Mining of sand, the practice of open defecation, and throwing of waste along the shores of the beaches, they said, had caused investors great loss, thereby making the beaches unattractive to tourists.
Paa Kwesi Wilson, Founder of the NGO, in an address to mobilise support to halt the practices and save the sea, said the beaches were important national assets that needed investments to turn them into beautiful resorts that would earn the country some foreign exchange.
However, he said, unfortunately, many Ghanaians did not appreciate the value of the beaches, hence they degraded them with their activities.
He warned that the destruction of the beaches could pose serious implications for human existence and wellbeing.
Ms Peace D. Gbeckor-Kove, Programmes Officer of the Environmental Protection Agency, (EPA) said the unsafe activities at the beaches had caused erosion, algal bloom and the influx of sargassum species to be forming at the beaches, thus killing aquatic life and leaving the fisher folks unemployed.
She said the dumping of refuse into the sea and not handling waste properly in the country was one of the reasons the EPA embarked on the waste segregation project to help promote the recycling some of these waste materials and to reduce the rate of waste generated.
Ms Gbeckor-Kove recommended the education of people to change their behavior and attitudes towards helping to manage urban waste, reusing and repair of waste produced, saying some of the waste could serve as raw materials for other products.

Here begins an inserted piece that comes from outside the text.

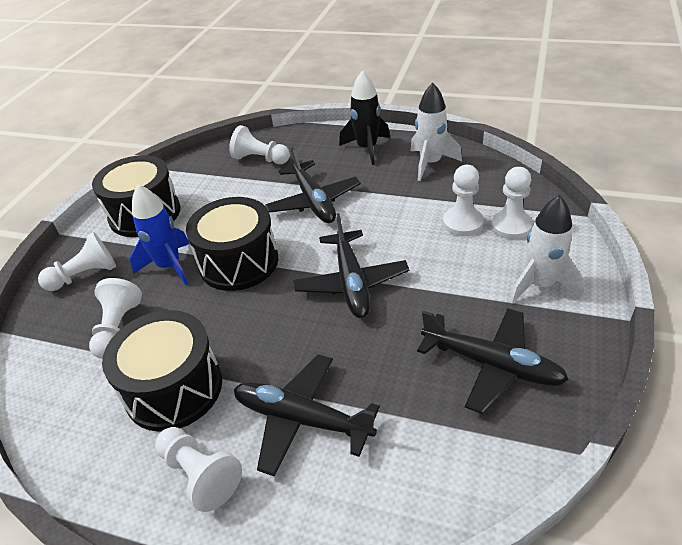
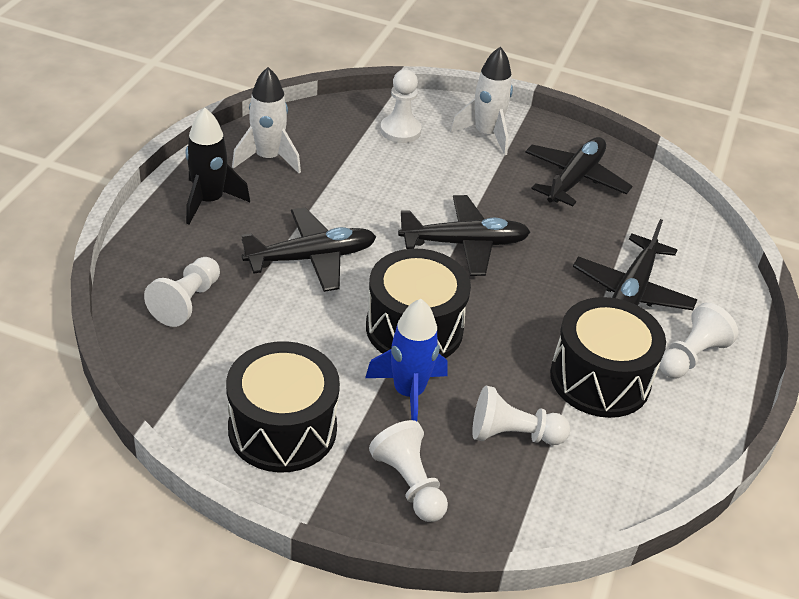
camera: 95 degrees left, 0 degrees up
(462, 223) = (387, 158): white pawn -> none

Mr Kinsley Inkoom, Deputy Editor of The Graphic, said Ghanaians were not willing to change their attitudes to protect this resources left by their forefathers, therefore, in a few years the coastal belt would be a no go area.
Mr Inkoom said the beaches when well kept would offer a serene atmosphere for relaxation and the release of stress after the hard day?s work, which would improve tourism and create employment to the people living in the locality.
?But the littering and the unsafe human activities of Ghanaians deter people as well as tourists from visiting to the place for a site seeing,? he said.
Mrs Cecilia Ampadu, a representative of Ministry of Health, said the negative activities were costing the country a great loss because the government had to invest in the sector to avert the health implications caused by these activities.
She said keeping the coastal belt clean would prevent diseases such as cholera, dysentery, typhoid, and respiratory problems, which became severe last year.